I have found that one good opportunity to exercise this concept is when patrols go grocery shopping. The Scouts create a menu, estimate how much money they need, schedule a time and place, their parents drop them off and leave them to shop. No adult leaders or parents accompany them into the store. They work totally autonomously until they exit the store after successfully shopping and paying.
Are you comfortable with doing something like that? What do you think would happen if you did?
No adult is assigning, watching, checking, offering oversight or any other means of interference or intervention. Drop them off at the door and pick them up when they exit the store. Only the patrol leader works with his guys to get it done.
A patrol leader given this opportunity is leading; if adults are present he is looking for their approval. In my experience his is true of all Scouts up to around age sixteen or so.
Here’s a few of the times when adults and youth leaders talk with one another:
1. Occasional reflections with a senior patrol leader or patrol leader after a Scout meeting.
2. Scoutmaster Conferences.
3. Scoutmaster senior patrol leader two-minute chat before a patrol leader’s council.
4. Scoutmaster’s minute.
5. Troop Leadership Training. This is the Scoutmaster’s show. [BSA says the SPL should help lead the training .]
6. When a senior patrol leader or patrol leader walks over and asks the Scoutmaster a specific question or asks for help. [Note: "senior patrol leader" vs "Scoutmaster. How about "Senior Patrol Leader"?]
Here’s times when you should refrain from interacting with youth leadership:
1. During patrol and troop meetings.
2. During patrol leader’s councils. [Even if they ask a question?]
3. During campouts.
4. During the troop annual planning conference.

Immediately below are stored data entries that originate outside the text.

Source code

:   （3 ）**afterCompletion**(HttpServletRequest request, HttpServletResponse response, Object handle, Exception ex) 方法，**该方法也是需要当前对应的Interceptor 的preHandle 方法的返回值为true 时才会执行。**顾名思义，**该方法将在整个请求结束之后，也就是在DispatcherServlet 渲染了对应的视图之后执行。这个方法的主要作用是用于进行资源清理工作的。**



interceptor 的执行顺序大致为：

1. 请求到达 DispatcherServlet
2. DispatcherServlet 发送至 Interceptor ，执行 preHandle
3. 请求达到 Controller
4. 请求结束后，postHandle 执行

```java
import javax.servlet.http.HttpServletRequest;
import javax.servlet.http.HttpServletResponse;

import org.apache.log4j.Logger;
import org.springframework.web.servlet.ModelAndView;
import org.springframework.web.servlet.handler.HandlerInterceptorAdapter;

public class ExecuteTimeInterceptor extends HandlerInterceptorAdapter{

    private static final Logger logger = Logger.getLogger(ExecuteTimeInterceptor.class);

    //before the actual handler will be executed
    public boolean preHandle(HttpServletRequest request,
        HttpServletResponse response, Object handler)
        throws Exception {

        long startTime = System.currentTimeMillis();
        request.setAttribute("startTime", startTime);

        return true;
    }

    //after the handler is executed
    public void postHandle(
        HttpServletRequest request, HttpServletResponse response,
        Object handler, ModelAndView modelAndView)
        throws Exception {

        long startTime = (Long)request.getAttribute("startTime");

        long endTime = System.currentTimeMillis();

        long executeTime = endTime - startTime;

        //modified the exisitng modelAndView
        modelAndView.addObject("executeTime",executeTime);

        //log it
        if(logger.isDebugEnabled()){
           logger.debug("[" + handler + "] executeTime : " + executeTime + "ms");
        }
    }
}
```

5. During summer camp at meals/around the picnic table during the day/etc.
6. During patrol shopping trips.
7. During patrol and troop activities when a Scout is in charge.
I cannot overemphasize how important it is to realize that when adults are physically present Scouts are looking for approval – not leading. Think about this, think about it a lot;
When adults are physically present Scouts are looking for approval – not leading.
Start observing how this happens and change the way you do things; I’d be interested to hear the results!